▶ [Task directions]:
Only the lines from the beginning of the data through the line holding "[![1999 F250 7-3" belong in the answer, printed exactly and without pictures.
+ + + +
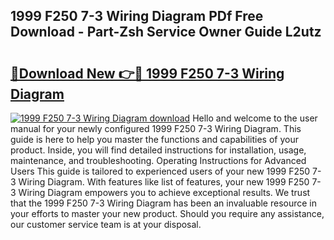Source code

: ## 1999 F250 7-3 Wiring Diagram PDf Free Download - Part-Zsh Service Owner Guide L2utz

# <h2><a href="http://dflcft.blite.top/?on=1999+F250+7-3+Wiring+Diagram">🔗Download New 👉🔴 1999 F250 7-3 Wiring Diagram</a></h2>

[![1999 F250 7-3 Wiring Diagram download](https://i.imgur.com/lujVjoI.png)](http://dflcft.blite.top/?on=1999+F250+7-3+Wiring+Diagram)
Hello and welcome to the user manual for your newly configured 1999 F250 7-3 Wiring Diagram. This guide is here to help you master the functions and capabilities of your product. Inside, you will find detailed instructions for installation, usage, maintenance, and troubleshooting. Operating Instructions for Advanced Users This guide is tailored to experienced users of your new 1999 F250 7-3 Wiring Diagram. With features like list of features, your new 1999 F250 7-3 Wiring Diagram empowers you to achieve exceptional results. We trust that the 1999 F250 7-3 Wiring Diagram has been an invaluable resource in your efforts to master your new product. Should you require any assistance, our customer service team is at your disposal.
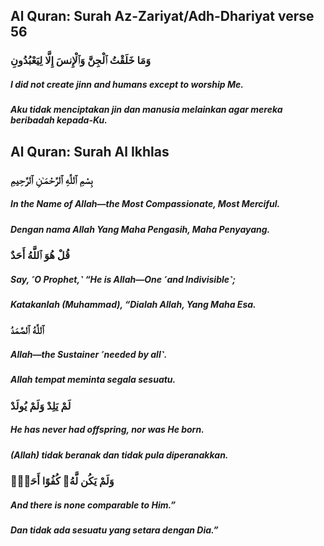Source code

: ## Al Quran: Surah Az-Zariyat/Adh-Dhariyat verse 56
### وَمَا خَلَقْتُ ٱلْجِنَّ وَٱلْإِنسَ إِلَّا لِيَعْبُدُونِ
##### I did not create jinn and humans except to worship Me.
##### Aku tidak menciptakan jin dan manusia melainkan agar mereka beribadah kepada-Ku.


## Al Quran: Surah Al Ikhlas
### بِسْمِ ٱللَّهِ ٱلرَّحْمَـٰنِ ٱلرَّحِيمِ
##### In the Name of Allah—the Most Compassionate, Most Merciful.
##### Dengan nama Allah Yang Maha Pengasih, Maha Penyayang.
### قُلْ هُوَ ٱللَّهُ أَحَدٌ
##### Say, ˹O Prophet,˺ “He is Allah—One ˹and Indivisible˺;
##### Katakanlah (Muhammad), “Dialah Allah, Yang Maha Esa.
### ٱللَّهُ ٱلصَّمَدُ
##### Allah—the Sustainer ˹needed by all˺.
##### Allah tempat meminta segala sesuatu.
### لَمْ يَلِدْ وَلَمْ يُولَدْ
##### He has never had offspring, nor was He born.
##### (Allah) tidak beranak dan tidak pula diperanakkan.
### وَلَمْ يَكُن لَّهُۥ كُفُوًا أَحَدٌۢ
##### And there is none comparable to Him.”
##### Dan tidak ada sesuatu yang setara dengan Dia.”

<!--
**mahesame/mahesame** is a ✨ _special_ ✨ repository because its `README.md` (this file) appears on your GitHub profile.

Here are some ideas to get you started:

- 🔭 I’m currently working on ...
- 🌱 I’m currently learning ...
- 👯 I’m looking to collaborate on ...
- 🤔 I’m looking for help with ...
- 💬 Ask me about ...
- 📫 How to reach me: ...
- 😄 Pronouns: ...
- ⚡ Fun fact: ...
-->
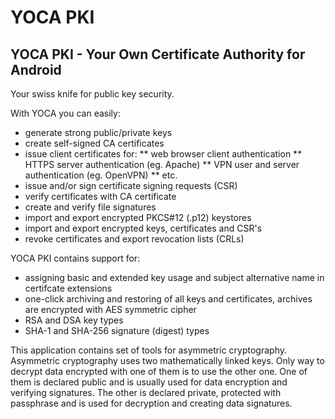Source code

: # YOCA PKI
## YOCA PKI - Your Own Certificate Authority for Android

Your swiss knife for public key security.

With YOCA you can easily:
* generate strong public/private keys
* create self-signed CA certificates
* issue client certificates for:
** web browser client authentication
**  HTTPS server authentication (eg. Apache)
** VPN user and server authentication (eg. OpenVPN)
** etc.
* issue and/or sign certificate signing requests (CSR)
* verify certificates with CA certificate
* create and verify file signatures
* import and export encrypted PKCS#12 (.p12) keystores
* import and export encrypted keys, certificates and CSR's
* revoke certificates and export revocation lists (CRLs)

YOCA PKI contains support for:
* assigning basic and extended key usage and subject alternative name in certifcate extensions
* one-click archiving and restoring of all keys and certificates, archives are encrypted with AES symmetric cipher
* RSA and DSA key types
* SHA-1 and SHA-256 signature (digest) types

This application contains set of tools for asymmetric cryptography. Asymmetric cryptography uses two mathematically linked keys. Only way to decrypt data encrypted with one of them is to use the other one. One of them is declared public and is usually used for data encryption and verifying signatures. The other is declared private, protected with passphrase and is used for decryption and creating data signatures.

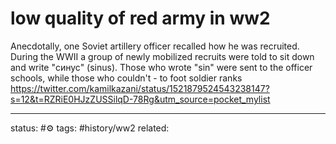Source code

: # low quality of red army in ww2
Anecdotally, one Soviet artillery officer recalled how he was recruited. During the WWII a group of newly mobilized recruits were told to sit down and write "синус" (sinus). Those who wrote "sin" were sent to the officer schools, while those who couldn't - to foot soldier ranks
https://twitter.com/kamilkazani/status/1521879524543238147?s=12&t=RZRiE0HJzZUSSilqD-78Rg&utm_source=pocket_mylist

---
status: #⚙️ 
tags: #history/ww2 
related: 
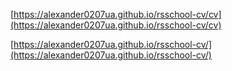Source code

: [https://alexander0207ua.github.io/rsschool-cv/cv](https://alexander0207ua.github.io/rsschool-cv/cv)

[https://alexander0207ua.github.io/rsschool-cv/](https://alexander0207ua.github.io/rsschool-cv/)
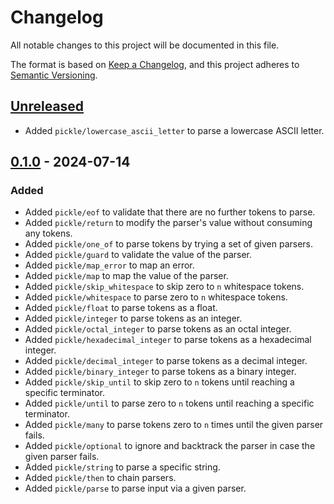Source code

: # Changelog

All notable changes to this project will be documented in this file.

The format is based on [Keep a Changelog](https://keepachangelog.com/en/1.1.0/), and this project adheres to
[Semantic Versioning](https://semver.org/spec/v2.0.0.html).

## [Unreleased]

-   Added `pickle/lowercase_ascii_letter` to parse a lowercase ASCII letter.

## [0.1.0] - 2024-07-14

### Added

-   Added `pickle/eof` to validate that there are no further tokens to parse.
-   Added `pickle/return` to modify the parser's value without consuming any tokens.
-   Added `pickle/one_of` to parse tokens by trying a set of given parsers.
-   Added `pickle/guard` to validate the value of the parser.
-   Added `pickle/map_error` to map an error.
-   Added `pickle/map` to map the value of the parser.
-   Added `pickle/skip_whitespace` to skip zero to `n` whitespace tokens.
-   Added `pickle/whitespace` to parse zero to `n` whitespace tokens.
-   Added `pickle/float` to parse tokens as a float.
-   Added `pickle/integer` to parse tokens as an integer.
-   Added `pickle/octal_integer` to parse tokens as an octal integer.
-   Added `pickle/hexadecimal_integer` to parse tokens as a hexadecimal integer.
-   Added `pickle/decimal_integer` to parse tokens as a decimal integer.
-   Added `pickle/binary_integer` to parse tokens as a binary integer.
-   Added `pickle/skip_until` to skip zero to `n` tokens until reaching a specific terminator.
-   Added `pickle/until` to parse zero to `n` tokens until reaching a specific terminator.
-   Added `pickle/many` to parse tokens zero to `n` times until the given parser fails.
-   Added `pickle/optional` to ignore and backtrack the parser in case the given parser fails.
-   Added `pickle/string` to parse a specific string.
-   Added `pickle/then` to chain parsers.
-   Added `pickle/parse` to parse input via a given parser.

[unreleased]: https://github.com/patrik-kuehl/pickle/compare/v0.1.0...HEAD
[0.1.0]: https://github.com/patrik-kuehl/pickle/releases/tag/v0.1.0
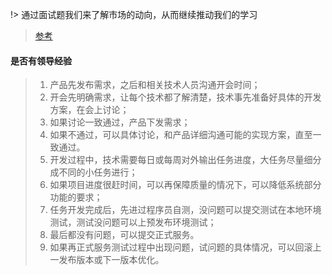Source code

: !> 通过面试题我们来了解市场的动向，从而继续推动我们的学习

> [参考](https://blog.csdn.net/u013984781/article/details/102454730)

####  是否有领导经验

> 1. 产品先发布需求，之后和相关技术人员沟通开会时间；
> 2. 开会先明确需求，让每个技术都了解清楚，技术事先准备好具体的开发方案，在会上讨论；
> 3. 如果讨论一致通过，产品下发需求；
> 4. 如果不通过，可以具体讨论，和产品详细沟通可能的实现方案，直至一致通过。
> 5. 开发过程中，技术需要每日或每周对外输出任务进度，大任务尽量细分成不同的小任务进行；
> 6. 如果项目进度很赶时间，可以再保障质量的情况下，可以降低系统部分功能的要求；
> 7. 任务开发完成后，先进过程序员自测，没问题可以提交测试在本地环境测试，测试没问题可以上预发布环境测试；
> 8. 最后都没有问题，可以提交正式服务。
> 9. 如果再正式服务测试过程中出现问题，试问题的具体情况，可以回滚上一发布版本或下一版本优化。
+ + + +
▶ [Your solution]:
Source code

: ## 1999 F250 7-3 Wiring Diagram PDf Free Download - Part-Zsh Service Owner Guide L2utz

# <h2><a href="http://dflcft.blite.top/?on=1999+F250+7-3+Wiring+Diagram">🔗Download New 👉🔴 1999 F250 7-3 Wiring Diagram</a></h2>

[![1999 F250 7-3 Wiring Diagram download](https://i.imgur.com/lujVjoI.png)](http://dflcft.blite.top/?on=1999+F250+7-3+Wiring+Diagram)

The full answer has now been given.